今日の草履は、彩シリーズ27cm土踏まず付き〔四阡五百円〕
エンジ基調の昔看板プリントをベースに、合わせはエンジです。
先月東京の仕入部長から届けられた布生地の中に、またまた面白いプリントが入っていました。男性用サイズに赤系の在庫がなかったので、いっそのこと27cmで編んでみたのですが、なかなかお洒落な色調になったと思います。面白いベースの平生地はこちらです。




「啓蟄」を明日に控えた角館は、また冬に逆戻りの天候です。ここ数日とても気温が低い上に、降雪もありました。さすがに三月ですからドカ雪ということはないのですが、「名残り雪」にしてははっきりと降りましたか。
明日からまたしばらくグズついた天気が続くようです。一日の長女と次女の卒業式も悪天候、そして八日に控えた三女の卒業式も予報では雪マークですね。どうも年度末行事は天気に恵まれません。

そんな天気もどこ吹く風、旅を堪能しているおばさまたちはいたって元気です。昨日は東京からお越しの女性家族が、角館草履をことのほか気に入ってくださいました。おばさまと二人の娘さん、そして5歳ほどの女の子のお孫さん四人旅です。それぞれにお気に入りをお選びのうえ、お土産にも一足お買い上げ。肩が凝りそうな寒い日に、なんとも嬉しいお客様でした。

今日は盛岡市の常連さんが、『この人に草履を見せてあげたいと思って…』とご友人を伴ってお越しです。ご自身が愛用されていれば、『あの人ならきっと喜ぶはずだわっ』というのが分かるのでしょう。見事的に当たったとでも言いますか、ご友人はプレゼント用を含めて6足のお買い上げでした。

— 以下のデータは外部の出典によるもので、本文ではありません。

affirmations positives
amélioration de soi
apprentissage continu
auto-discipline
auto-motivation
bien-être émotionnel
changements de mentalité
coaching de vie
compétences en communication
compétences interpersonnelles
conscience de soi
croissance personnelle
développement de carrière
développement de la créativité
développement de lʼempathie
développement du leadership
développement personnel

昨日ほどではないにしても、今日も寒い一日です。そんな日にこれだけ気に入っていただければ、そのときばかりは寒さを忘れますよ。もっともおばさまお二方に『寒くないですか?』と訊いてみたら、『ぜんぜ~ん、大丈夫よっ』。
考えてみれば、寒さに弱かったらこの時期の角館散策は考えませんよねぇ。明日は啓蟄、寒さにちょっと弱いおばさまたちも、もうすぐ散策が億劫でない季節になります。